The International Brotherhood of Electrical Workers has joined State Sen. George Maziarz, chairman of the Senate's energy committee, in arguing that a $2 billion underground electrical transmission line from Quebec to New York City will endanger energy industry jobs throughout upstate New York.

The line, the Champlain Hudson Power Express, is being financed by the Blackstone Group, a New York City private equity firm that wants to take cheap electricity generated by Quebec's hydropower plants to the costly New York City market.

Although the plan supplies much-needed "clean" electricity to the city, bypassing bottlenecks in the state's antiquated transmission system, the union and Maziarz say the state needs to focus on upgrading and rebuilding the system, an effort that would also create jobs.
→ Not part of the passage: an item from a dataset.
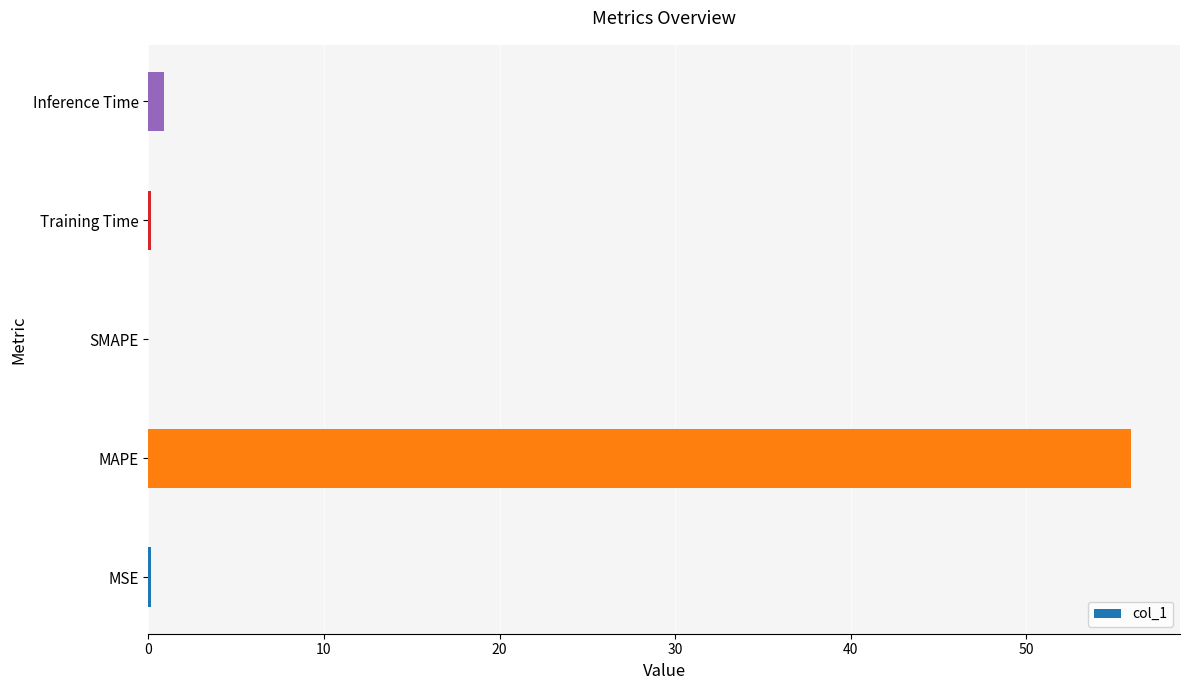

Which category has the highest value across all series?

MAPE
Both IBEW Local 97 in Syracuse, which represents 4,700 utility and power plant workers, and Maziarz have focused their efforts on the state Public Service Commission, which is being asked to approve the line's construction by its Albany-based developers.

New York's transmission system, which is owned largely by various regional utilities, does not have enough capacity between Utica and Albany and south of Albany to send all the power generated in upstate power plants to where it is needed most in places such as Manhattan and Long Island. The Champlain Hudson line is a direct-current line that cannot connect to existing transmission lines in the state, essentially making it a 350-mile "extension cord," according to union officials.
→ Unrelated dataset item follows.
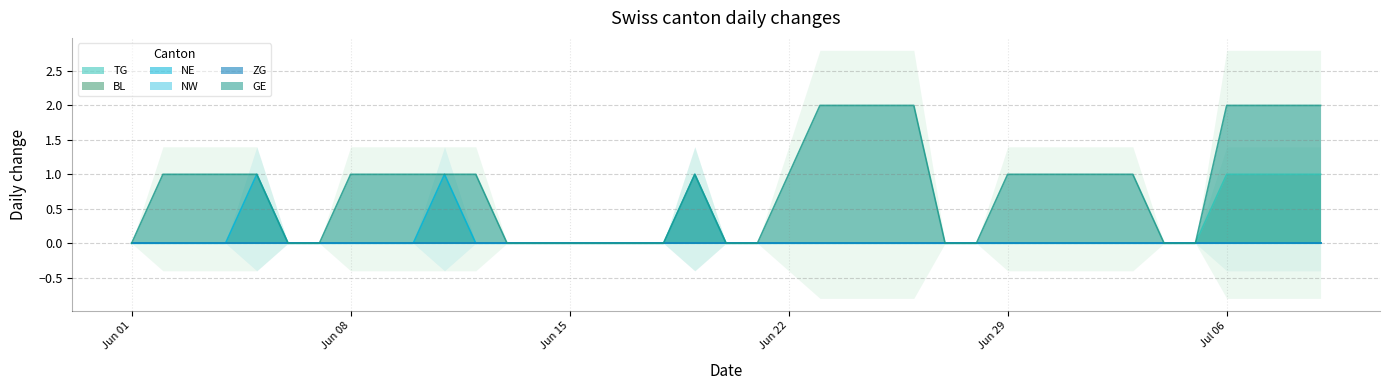

Count the GE values in the range 0 to 1.

31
The massive losses of power along these bottlenecks prevent cheaper upstate electricity from getting to the downstate market, and it also reduces the value of the upstate plants. What to do with the transmission system -- and how to modernize it -- is expected to be a major part of Gov. Andrew M. Cuomo's energy strategy in the coming year. IBEW Local 97 believes that if transmission line modernization becomes a major state priority, then power plant developers will begin investing in upstate facilities, many of which are underutilized because of the congestion problem.

"Thousands of additional jobs will occur in power generation from within New York State when power generation developers receive a signal that the transmission issue -- and thus the ability to get their product to market -- will be addressed," IBEW Local 97 President Theodore Skerpon wrote PSC Chairman Garry Brown on Dec. 22.

Meanwhile, Maziarz says he's considering holding a Senate hearing on the Champlain Hudson project, a move that would put additional pressure on the PSC. "I'm leaning toward it," Maziarz said. "But I probably will want to talk to the other committee members first."